1Niet ons, o HEERE! niet ons, maar Uw Naam geef eer, om Uwer goedertierenheid, om Uwer waarheid wil.
1NO á nosotros, oh Jehová, no á nosotros, Sino á tu nombre da gloria; Por tu misericordia, por tu verdad.
2Waarom zouden de heidenen zeggen: Waar is nu hun God?
2Por qué dirán las gentes: ¿Dónde está ahora su Dios?
3Onze God is toch in den hemel, Hij doet al wat Hem behaagt.
3Y nuestro Dios está en los cielos: Todo lo que quiso ha hecho.
4Hunlieder afgoden zijn zilver en goud, het werk van des mensen handen;
4Sus ídolos son plata y oro, Obra de manos de hombres.
5Zij hebben een mond, maar spreken niet; zij hebben ogen, maar zien niet;
5Tienen boca, mas no hablarán; Tienen ojos, mas no verán;
6Oren hebben zij, maar horen niet; zij hebben een neus, maar zij rieken niet;
6Orejas tienen, mas no oirán; Tienen narices, mas no olerán;
7Hun handen hebben zij, maar tasten niet; hun voeten, maar gaan niet; zij geven geen geluid door hun keel.
7Manos tienen, mas no palparán; Tienen pies, mas no andarán; No hablarán con su garganta.
8Dat die hen maken hun gelijk worden, en al wie op hen vertrouwt.
8Como ellos son los que los hacen; Cualquiera que en ellos confía.
9Israel! vertrouw gij op den HEERE; Hij is hun Hulp en hun Schild.
9Oh Israel, confía en Jehová: El es su ayuda y su escudo.
10Gij huis van Aaron! vertrouw op den HEERE; Hij is hun Hulp en hun Schild.
10Casa de Aarón, confiad en Jehová: El es su ayuda y su escudo.
11Gijlieden, die den HEERE vreest! vertrouwt op den HEERE; Hij is hun Hulp en hun Schild.

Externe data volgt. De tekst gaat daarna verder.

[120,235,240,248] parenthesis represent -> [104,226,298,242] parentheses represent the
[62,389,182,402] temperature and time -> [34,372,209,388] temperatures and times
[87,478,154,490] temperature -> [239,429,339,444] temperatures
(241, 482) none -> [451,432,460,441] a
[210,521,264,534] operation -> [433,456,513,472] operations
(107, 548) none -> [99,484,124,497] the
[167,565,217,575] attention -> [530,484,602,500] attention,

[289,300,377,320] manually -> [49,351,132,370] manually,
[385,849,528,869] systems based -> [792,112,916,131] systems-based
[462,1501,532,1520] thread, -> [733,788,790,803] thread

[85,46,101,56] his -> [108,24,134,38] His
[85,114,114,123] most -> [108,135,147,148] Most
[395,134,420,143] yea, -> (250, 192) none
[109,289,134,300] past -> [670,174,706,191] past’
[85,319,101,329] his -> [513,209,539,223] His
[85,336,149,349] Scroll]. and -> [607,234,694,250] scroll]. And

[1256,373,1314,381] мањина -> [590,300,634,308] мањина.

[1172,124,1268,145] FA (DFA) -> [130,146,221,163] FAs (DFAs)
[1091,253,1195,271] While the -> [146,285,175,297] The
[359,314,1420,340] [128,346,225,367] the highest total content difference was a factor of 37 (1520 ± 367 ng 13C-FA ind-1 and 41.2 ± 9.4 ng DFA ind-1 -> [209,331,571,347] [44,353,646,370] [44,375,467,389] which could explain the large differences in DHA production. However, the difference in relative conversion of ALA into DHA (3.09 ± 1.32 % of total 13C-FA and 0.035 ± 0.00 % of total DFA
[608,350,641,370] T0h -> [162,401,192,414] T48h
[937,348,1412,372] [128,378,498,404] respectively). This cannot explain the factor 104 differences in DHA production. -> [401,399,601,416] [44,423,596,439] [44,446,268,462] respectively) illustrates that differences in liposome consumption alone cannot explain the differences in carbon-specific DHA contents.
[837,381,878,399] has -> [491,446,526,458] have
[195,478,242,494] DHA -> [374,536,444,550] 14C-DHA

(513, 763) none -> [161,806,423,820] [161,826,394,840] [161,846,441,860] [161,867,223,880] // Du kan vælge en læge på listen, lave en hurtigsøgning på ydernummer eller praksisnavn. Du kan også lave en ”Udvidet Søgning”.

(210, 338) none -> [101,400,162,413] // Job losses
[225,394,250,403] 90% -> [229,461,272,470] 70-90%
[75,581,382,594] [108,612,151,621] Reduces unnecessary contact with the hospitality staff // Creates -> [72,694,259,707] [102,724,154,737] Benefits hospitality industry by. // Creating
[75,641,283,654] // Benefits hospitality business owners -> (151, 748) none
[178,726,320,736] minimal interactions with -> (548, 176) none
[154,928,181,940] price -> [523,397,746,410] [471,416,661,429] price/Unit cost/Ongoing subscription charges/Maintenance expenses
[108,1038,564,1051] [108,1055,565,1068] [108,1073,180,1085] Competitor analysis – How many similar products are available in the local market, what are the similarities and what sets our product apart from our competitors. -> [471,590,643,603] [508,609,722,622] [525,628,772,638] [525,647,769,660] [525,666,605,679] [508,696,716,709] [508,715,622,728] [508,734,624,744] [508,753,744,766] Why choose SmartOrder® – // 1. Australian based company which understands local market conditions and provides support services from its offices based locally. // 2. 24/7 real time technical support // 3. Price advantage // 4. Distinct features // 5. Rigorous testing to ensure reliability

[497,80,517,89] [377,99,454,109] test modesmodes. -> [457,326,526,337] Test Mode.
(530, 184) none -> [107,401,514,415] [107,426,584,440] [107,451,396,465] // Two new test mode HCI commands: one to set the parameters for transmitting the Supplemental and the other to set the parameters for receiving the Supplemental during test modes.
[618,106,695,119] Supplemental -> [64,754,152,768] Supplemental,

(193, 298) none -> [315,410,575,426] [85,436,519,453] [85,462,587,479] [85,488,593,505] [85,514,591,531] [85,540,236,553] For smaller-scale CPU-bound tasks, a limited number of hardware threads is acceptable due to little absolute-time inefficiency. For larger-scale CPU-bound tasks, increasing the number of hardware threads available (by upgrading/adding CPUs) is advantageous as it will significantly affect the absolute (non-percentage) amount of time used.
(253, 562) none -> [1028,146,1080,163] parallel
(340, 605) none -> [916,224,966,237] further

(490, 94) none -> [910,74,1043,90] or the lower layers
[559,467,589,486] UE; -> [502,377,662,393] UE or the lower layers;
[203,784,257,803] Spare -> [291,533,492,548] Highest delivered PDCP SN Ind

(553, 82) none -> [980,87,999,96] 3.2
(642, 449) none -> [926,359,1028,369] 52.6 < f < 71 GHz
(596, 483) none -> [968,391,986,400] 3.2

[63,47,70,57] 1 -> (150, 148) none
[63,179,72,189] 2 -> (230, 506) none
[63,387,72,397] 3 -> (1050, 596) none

11Los que teméis á Jehová, confiad en Jehová: El es su ayuda y su escudo.
12De HEERE is onzer gedachtig geweest, Hij zal zegenen; Hij zal het huis van Israel zegenen, Hij zal het huis van Aaron zegenen.
12Jehová se acordó de nosotros: nos bendecirá: Bendecirá á la casa de Israel; Bendecirá á la casa de Aarón.
13Hij zal zegenen, die den HEERE vrezen, de kleinen met de groten.
13Bendecirá á los que temen á Jehová; A chicos y á grandes.
14De HEERE zal den zegen over ulieden vermeerderen, over ulieden en over uw kinderen.
14Acrecentará Jehová bendición sobre vosotros; Sobre vosotros y sobre vuestros hijos.
15Gijlieden zijt den HEERE gezegend, Die den hemel en de aarde gemaakt heeft.
15Benditos vosotros de Jehová, Que hizo los cielos y la tierra.
16Aangaande den hemel, de hemel is des HEEREN; maar de aarde heeft Hij de mensenkinderen gegeven.
16Los cielos son los cielos de Jehová: Y ha dado la tierra á los hijos de los hombres.
17De doden zullen den HEERE niet prijzen, noch die in de stilte nedergedaald zijn.
17No alabarán los muertos á JAH, Ni cuantos descienden al silencio;
18Maar wij zullen den HEERE loven van nu aan tot in der eeuwigheid. Hallelujah!
18Mas nosotros bendeciremos á JAH, Desde ahora para siempre. Aleluya.